■ What needs to be done: Each line of the data below from the one holding "decision-making (MDM) - ~$73" to the one holding "a peaceful capital known for mediation, Tel", inclusive, is to be reproduced exactly; no other line belongs in the answer.

(Collection entries)
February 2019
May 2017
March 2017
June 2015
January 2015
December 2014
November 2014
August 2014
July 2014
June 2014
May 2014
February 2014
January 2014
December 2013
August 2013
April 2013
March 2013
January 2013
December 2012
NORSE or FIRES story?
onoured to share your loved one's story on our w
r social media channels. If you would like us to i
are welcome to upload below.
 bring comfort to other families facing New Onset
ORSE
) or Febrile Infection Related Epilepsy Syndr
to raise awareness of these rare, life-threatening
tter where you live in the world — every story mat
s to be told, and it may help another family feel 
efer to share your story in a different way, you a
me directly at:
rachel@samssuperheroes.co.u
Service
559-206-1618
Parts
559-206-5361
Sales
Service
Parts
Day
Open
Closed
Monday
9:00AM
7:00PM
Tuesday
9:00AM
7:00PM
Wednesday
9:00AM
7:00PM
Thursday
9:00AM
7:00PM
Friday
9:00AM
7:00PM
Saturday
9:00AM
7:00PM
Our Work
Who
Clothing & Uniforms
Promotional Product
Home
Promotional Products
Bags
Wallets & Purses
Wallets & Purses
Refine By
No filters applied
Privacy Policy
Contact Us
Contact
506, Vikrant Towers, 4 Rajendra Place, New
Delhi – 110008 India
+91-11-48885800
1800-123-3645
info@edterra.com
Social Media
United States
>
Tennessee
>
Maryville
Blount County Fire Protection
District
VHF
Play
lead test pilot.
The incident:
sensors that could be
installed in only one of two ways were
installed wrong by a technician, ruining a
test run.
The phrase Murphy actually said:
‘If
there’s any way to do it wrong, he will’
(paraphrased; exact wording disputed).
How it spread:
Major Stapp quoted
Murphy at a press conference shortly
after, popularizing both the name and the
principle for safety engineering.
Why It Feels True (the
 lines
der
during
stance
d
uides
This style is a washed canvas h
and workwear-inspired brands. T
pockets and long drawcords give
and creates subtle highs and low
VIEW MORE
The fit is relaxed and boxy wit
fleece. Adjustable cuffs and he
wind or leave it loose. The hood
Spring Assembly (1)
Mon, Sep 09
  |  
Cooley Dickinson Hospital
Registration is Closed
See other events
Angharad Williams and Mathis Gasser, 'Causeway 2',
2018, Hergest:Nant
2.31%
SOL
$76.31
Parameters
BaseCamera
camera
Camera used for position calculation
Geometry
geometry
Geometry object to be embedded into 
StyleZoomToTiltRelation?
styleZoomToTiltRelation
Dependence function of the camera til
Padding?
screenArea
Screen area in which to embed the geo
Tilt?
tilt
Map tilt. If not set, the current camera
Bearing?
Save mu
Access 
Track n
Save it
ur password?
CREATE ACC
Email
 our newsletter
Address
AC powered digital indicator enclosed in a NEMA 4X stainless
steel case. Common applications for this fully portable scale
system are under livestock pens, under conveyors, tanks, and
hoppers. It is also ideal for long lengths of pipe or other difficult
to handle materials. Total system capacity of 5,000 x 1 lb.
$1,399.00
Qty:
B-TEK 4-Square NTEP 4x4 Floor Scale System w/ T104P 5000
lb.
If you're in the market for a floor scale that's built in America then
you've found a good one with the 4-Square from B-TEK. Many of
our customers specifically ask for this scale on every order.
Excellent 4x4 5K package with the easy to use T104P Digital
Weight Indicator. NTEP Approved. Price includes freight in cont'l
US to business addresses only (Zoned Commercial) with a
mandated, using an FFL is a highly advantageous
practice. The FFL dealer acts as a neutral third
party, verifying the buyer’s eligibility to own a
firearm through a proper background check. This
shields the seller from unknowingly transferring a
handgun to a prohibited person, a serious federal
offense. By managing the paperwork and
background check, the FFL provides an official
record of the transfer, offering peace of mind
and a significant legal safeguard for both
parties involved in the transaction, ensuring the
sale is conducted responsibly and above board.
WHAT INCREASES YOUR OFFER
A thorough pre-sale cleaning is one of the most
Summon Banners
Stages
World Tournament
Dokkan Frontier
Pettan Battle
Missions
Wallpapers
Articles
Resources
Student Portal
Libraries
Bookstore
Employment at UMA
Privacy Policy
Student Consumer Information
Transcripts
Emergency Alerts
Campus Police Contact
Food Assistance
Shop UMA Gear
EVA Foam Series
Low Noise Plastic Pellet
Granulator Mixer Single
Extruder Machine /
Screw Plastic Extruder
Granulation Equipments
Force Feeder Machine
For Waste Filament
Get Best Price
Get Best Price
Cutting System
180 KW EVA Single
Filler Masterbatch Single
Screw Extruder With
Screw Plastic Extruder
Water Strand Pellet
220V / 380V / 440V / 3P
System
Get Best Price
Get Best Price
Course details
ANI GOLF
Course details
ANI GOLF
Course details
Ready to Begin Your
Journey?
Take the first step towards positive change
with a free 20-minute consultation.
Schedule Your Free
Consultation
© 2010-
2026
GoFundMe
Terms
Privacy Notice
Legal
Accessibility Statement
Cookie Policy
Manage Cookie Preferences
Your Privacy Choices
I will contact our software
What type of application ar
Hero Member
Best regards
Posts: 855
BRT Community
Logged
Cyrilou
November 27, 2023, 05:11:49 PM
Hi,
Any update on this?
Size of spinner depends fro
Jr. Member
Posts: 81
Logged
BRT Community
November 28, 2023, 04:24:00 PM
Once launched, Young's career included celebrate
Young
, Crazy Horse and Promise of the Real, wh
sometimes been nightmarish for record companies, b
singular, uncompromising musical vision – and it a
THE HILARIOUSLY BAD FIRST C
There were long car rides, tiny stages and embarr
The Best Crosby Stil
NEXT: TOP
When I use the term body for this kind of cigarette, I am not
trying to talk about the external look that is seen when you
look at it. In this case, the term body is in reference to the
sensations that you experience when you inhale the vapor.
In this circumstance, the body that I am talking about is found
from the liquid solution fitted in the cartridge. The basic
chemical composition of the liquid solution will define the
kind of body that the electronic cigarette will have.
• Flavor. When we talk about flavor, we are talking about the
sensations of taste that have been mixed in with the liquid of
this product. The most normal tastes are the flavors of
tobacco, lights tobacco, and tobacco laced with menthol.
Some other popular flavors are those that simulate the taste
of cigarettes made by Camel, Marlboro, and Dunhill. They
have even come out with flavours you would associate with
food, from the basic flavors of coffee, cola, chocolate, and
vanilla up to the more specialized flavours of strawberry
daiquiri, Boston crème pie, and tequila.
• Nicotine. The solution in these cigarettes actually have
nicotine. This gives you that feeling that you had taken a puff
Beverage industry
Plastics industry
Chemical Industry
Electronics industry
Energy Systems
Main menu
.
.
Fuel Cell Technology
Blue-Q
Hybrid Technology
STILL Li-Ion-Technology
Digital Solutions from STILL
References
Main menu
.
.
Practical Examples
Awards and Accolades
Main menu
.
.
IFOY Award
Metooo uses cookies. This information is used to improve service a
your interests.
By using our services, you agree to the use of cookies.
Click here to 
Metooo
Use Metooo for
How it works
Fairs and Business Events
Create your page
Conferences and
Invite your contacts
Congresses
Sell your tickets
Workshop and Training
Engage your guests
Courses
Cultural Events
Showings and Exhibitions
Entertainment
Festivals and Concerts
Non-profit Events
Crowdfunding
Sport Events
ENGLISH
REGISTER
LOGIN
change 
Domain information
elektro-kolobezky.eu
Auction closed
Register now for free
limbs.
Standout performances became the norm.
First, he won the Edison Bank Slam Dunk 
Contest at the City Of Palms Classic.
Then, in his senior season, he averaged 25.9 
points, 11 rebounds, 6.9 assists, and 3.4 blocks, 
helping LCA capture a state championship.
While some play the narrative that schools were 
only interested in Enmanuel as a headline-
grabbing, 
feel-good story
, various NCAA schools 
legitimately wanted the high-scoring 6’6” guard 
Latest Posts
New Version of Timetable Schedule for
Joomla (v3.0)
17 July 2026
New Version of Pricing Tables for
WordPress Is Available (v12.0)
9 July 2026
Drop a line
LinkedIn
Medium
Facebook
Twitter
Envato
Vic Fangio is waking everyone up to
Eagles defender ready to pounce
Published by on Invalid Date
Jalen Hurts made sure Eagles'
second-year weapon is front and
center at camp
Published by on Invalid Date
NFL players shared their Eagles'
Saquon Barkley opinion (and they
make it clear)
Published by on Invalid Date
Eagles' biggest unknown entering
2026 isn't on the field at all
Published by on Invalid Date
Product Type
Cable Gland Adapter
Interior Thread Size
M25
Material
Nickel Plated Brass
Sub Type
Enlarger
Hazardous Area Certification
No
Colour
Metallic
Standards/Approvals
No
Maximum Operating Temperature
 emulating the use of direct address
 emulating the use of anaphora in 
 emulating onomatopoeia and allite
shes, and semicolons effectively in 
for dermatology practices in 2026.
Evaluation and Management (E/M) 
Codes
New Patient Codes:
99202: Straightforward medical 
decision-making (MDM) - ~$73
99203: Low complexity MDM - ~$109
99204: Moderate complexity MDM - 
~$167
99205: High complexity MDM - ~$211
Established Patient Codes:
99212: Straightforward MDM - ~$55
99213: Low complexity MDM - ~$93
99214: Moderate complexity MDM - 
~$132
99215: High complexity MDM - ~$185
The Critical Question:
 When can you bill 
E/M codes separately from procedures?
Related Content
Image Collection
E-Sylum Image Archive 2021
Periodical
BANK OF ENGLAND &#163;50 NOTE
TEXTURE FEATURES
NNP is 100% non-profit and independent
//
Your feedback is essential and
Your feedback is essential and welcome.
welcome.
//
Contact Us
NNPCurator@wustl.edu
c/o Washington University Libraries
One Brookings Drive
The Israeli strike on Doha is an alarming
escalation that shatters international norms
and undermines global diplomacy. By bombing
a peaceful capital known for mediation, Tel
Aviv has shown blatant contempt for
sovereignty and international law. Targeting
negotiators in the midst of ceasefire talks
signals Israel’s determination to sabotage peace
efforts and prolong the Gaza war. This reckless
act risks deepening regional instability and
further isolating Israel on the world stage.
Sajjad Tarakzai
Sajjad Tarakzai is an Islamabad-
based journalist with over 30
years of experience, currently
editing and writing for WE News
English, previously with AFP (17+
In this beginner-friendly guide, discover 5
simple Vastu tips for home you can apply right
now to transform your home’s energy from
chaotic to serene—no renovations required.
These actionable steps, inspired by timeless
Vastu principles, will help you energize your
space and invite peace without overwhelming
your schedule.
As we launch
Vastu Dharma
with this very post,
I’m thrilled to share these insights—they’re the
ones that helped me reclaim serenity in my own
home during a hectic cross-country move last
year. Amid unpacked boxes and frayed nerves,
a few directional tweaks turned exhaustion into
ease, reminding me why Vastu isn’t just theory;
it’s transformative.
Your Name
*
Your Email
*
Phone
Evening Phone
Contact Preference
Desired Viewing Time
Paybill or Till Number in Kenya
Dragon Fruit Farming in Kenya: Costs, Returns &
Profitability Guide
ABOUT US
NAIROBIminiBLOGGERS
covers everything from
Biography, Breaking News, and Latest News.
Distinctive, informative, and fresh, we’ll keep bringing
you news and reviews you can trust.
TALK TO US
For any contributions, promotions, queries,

■ Solution for this problem:
decision-making (MDM) - ~$73
99203: Low complexity MDM - ~$109
99204: Moderate complexity MDM - 
~$167
99205: High complexity MDM - ~$211
Established Patient Codes:
99212: Straightforward MDM - ~$55
99213: Low complexity MDM - ~$93
99214: Moderate complexity MDM - 
~$132
99215: High complexity MDM - ~$185
The Critical Question:
 When can you bill 
E/M codes separately from procedures?
Related Content
Image Collection
E-Sylum Image Archive 2021
Periodical
BANK OF ENGLAND &#163;50 NOTE
TEXTURE FEATURES
NNP is 100% non-profit and independent
//
Your feedback is essential and
Your feedback is essential and welcome.
welcome.
//
Contact Us
NNPCurator@wustl.edu
c/o Washington University Libraries
One Brookings Drive
The Israeli strike on Doha is an alarming
escalation that shatters international norms
and undermines global diplomacy. By bombing
a peaceful capital known for mediation, Tel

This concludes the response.